* _Task_: Apart from the pictures, every line below needs to be reproduced verbatim.

* _Available data_:

◆ ◆ ◆ ◆

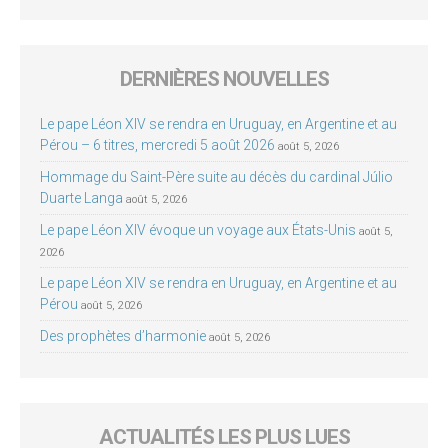
DERNIÈRES NOUVELLES
Le pape Léon XIV se rendra en Uruguay, en Argentine et au
Pérou – 6 titres, mercredi 5 août 2026
août 5, 2026
Hommage du Saint-Père suite au décès du cardinal Júlio
Duarte Langa
août 5, 2026
Le pape Léon XIV évoque un voyage aux États-Unis
août 5,
2026
Le pape Léon XIV se rendra en Uruguay, en Argentine et au
Pérou
août 5, 2026
Des prophètes d’harmonie
août 5, 2026
ACTUALITÉS LES PLUS LUES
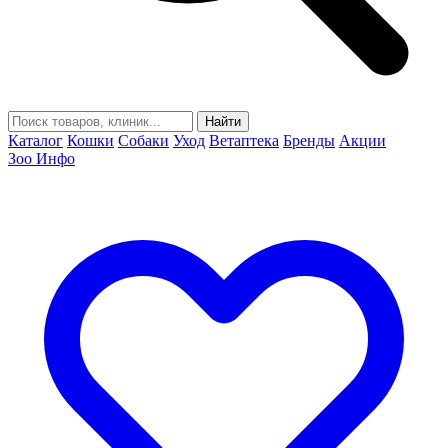
Найти
Каталог
Кошки
Собаки
Уход
Ветаптека
Бренды
Акции
Зоо Инфо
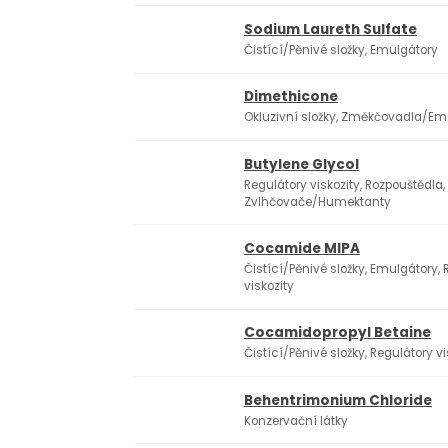
Sodium Laureth Sulfate
Čistící/Pěnivé složky, Emulgátory
Dimethicone
Okluzivní složky, Změkčovadla/Em
Butylene Glycol
Regulátory viskozity, Rozpouštědla,
Zvlhčovače/Humektanty
Cocamide ​MIPA
Čistící/Pěnivé složky, Emulgátory, 
viskozity
Cocamidopropyl Betaine
Čistící/Pěnivé složky, Regulátory vi
Behentrimonium Chloride
Konzervační látky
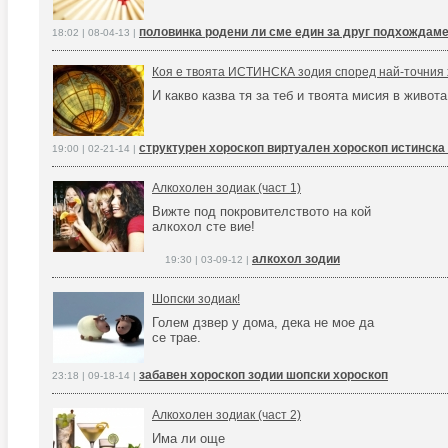
половинка родени ли сме един за друг подхождаме
18:02 | 08-04-13 |
Коя е твоята ИСТИНСКА зодия според най-точния 
И какво казва тя за теб и твоята мисия в живота
структурен хороскоп виртуален хороскоп истинска
19:00 | 02-21-14 |
Алкохолен зодиак (част 1)
Вижте под покровителството на кой
алкохол сте вие!
алкохол зодии
19:30 | 03-09-12 |
Шопски зодиак!
Голем дзвер у дома, дека не мое да
се трае.
забавен хороскоп зодии шопски хороскоп
23:18 | 09-18-14 |
Алкохолен зодиак (част 2)
Има ли още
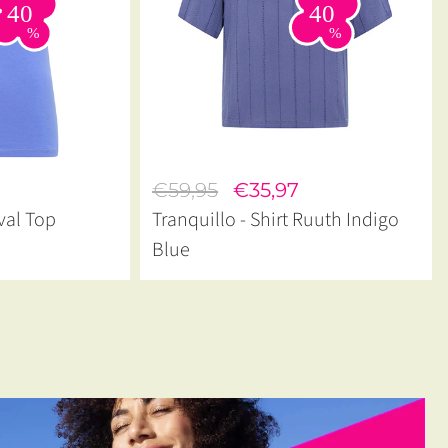
€59,95
€35,97
val Top
Tranquillo - Shirt Ruuth Indigo
Blue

◆ ◆ ◆ ◆

* _Answer to this problem_:
DERNIÈRES NOUVELLES
Le pape Léon XIV se rendra en Uruguay, en Argentine et au
Pérou – 6 titres, mercredi 5 août 2026
août 5, 2026
Hommage du Saint-Père suite au décès du cardinal Júlio
Duarte Langa
août 5, 2026
Le pape Léon XIV évoque un voyage aux États-Unis
août 5,
2026
Le pape Léon XIV se rendra en Uruguay, en Argentine et au
Pérou
août 5, 2026
Des prophètes d’harmonie
août 5, 2026
ACTUALITÉS LES PLUS LUES
Найти
Каталог
Кошки
Собаки
Уход
Ветаптека
Бренды
Акции
Зоо Инфо
Sodium Laureth Sulfate
Čistící/Pěnivé složky, Emulgátory
Dimethicone
Okluzivní složky, Změkčovadla/Em
Butylene Glycol
Regulátory viskozity, Rozpouštědla,
Zvlhčovače/Humektanty
Cocamide ​MIPA
Čistící/Pěnivé složky, Emulgátory, 
viskozity
Cocamidopropyl Betaine
Čistící/Pěnivé složky, Regulátory vi
Behentrimonium Chloride
Konzervační látky
половинка родени ли сме един за друг подхождаме
18:02 | 08-04-13 |
Коя е твоята ИСТИНСКА зодия според най-точния 
И какво казва тя за теб и твоята мисия в живота
структурен хороскоп виртуален хороскоп истинска
19:00 | 02-21-14 |
Алкохолен зодиак (част 1)
Вижте под покровителството на кой
алкохол сте вие!
алкохол зодии
19:30 | 03-09-12 |
Шопски зодиак!
Голем дзвер у дома, дека не мое да
се трае.
забавен хороскоп зодии шопски хороскоп
23:18 | 09-18-14 |
Алкохолен зодиак (част 2)
Има ли още
€59,95
€35,97
val Top
Tranquillo - Shirt Ruuth Indigo
Blue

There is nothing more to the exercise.